#### TO BE DONE:
Reproduce every line of the data below without changing anything.

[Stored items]
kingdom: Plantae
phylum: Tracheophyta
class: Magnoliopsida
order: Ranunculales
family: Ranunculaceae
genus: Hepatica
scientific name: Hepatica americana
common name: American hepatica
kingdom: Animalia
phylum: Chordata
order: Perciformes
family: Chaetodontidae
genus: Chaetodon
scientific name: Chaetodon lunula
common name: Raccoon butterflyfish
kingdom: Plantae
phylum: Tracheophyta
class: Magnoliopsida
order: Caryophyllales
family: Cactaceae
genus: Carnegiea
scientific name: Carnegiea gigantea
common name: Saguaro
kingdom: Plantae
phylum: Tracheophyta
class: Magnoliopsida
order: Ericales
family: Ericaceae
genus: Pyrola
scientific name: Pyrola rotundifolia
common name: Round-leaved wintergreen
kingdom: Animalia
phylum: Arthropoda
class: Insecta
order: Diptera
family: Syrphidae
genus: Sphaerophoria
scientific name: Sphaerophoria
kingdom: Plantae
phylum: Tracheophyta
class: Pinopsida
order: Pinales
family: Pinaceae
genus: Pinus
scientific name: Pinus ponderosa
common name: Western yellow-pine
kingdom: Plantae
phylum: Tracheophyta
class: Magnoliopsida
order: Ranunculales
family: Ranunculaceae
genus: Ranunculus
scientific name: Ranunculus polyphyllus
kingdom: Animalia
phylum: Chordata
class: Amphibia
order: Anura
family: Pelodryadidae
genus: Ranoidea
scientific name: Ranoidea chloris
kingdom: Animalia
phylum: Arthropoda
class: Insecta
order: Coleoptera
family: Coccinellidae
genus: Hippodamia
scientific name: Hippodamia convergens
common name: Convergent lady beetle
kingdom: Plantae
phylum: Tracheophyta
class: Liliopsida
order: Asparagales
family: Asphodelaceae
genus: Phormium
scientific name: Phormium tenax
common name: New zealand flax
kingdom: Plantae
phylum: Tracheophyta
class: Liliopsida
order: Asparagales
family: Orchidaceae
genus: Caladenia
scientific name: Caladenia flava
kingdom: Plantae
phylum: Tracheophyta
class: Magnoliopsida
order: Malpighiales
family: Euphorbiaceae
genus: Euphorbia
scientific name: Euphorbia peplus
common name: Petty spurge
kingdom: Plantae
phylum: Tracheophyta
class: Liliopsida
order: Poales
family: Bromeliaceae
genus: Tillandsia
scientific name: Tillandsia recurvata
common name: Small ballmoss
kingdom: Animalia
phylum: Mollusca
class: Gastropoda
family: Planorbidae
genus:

#### REPLY:
kingdom: Plantae
phylum: Tracheophyta
class: Magnoliopsida
order: Ranunculales
family: Ranunculaceae
genus: Hepatica
scientific name: Hepatica americana
common name: American hepatica
kingdom: Animalia
phylum: Chordata
order: Perciformes
family: Chaetodontidae
genus: Chaetodon
scientific name: Chaetodon lunula
common name: Raccoon butterflyfish
kingdom: Plantae
phylum: Tracheophyta
class: Magnoliopsida
order: Caryophyllales
family: Cactaceae
genus: Carnegiea
scientific name: Carnegiea gigantea
common name: Saguaro
kingdom: Plantae
phylum: Tracheophyta
class: Magnoliopsida
order: Ericales
family: Ericaceae
genus: Pyrola
scientific name: Pyrola rotundifolia
common name: Round-leaved wintergreen
kingdom: Animalia
phylum: Arthropoda
class: Insecta
order: Diptera
family: Syrphidae
genus: Sphaerophoria
scientific name: Sphaerophoria
kingdom: Plantae
phylum: Tracheophyta
class: Pinopsida
order: Pinales
family: Pinaceae
genus: Pinus
scientific name: Pinus ponderosa
common name: Western yellow-pine
kingdom: Plantae
phylum: Tracheophyta
class: Magnoliopsida
order: Ranunculales
family: Ranunculaceae
genus: Ranunculus
scientific name: Ranunculus polyphyllus
kingdom: Animalia
phylum: Chordata
class: Amphibia
order: Anura
family: Pelodryadidae
genus: Ranoidea
scientific name: Ranoidea chloris
kingdom: Animalia
phylum: Arthropoda
class: Insecta
order: Coleoptera
family: Coccinellidae
genus: Hippodamia
scientific name: Hippodamia convergens
common name: Convergent lady beetle
kingdom: Plantae
phylum: Tracheophyta
class: Liliopsida
order: Asparagales
family: Asphodelaceae
genus: Phormium
scientific name: Phormium tenax
common name: New zealand flax
kingdom: Plantae
phylum: Tracheophyta
class: Liliopsida
order: Asparagales
family: Orchidaceae
genus: Caladenia
scientific name: Caladenia flava
kingdom: Plantae
phylum: Tracheophyta
class: Magnoliopsida
order: Malpighiales
family: Euphorbiaceae
genus: Euphorbia
scientific name: Euphorbia peplus
common name: Petty spurge
kingdom: Plantae
phylum: Tracheophyta
class: Liliopsida
order: Poales
family: Bromeliaceae
genus: Tillandsia
scientific name: Tillandsia recurvata
common name: Small ballmoss
kingdom: Animalia
phylum: Mollusca
class: Gastropoda
family: Planorbidae
genus:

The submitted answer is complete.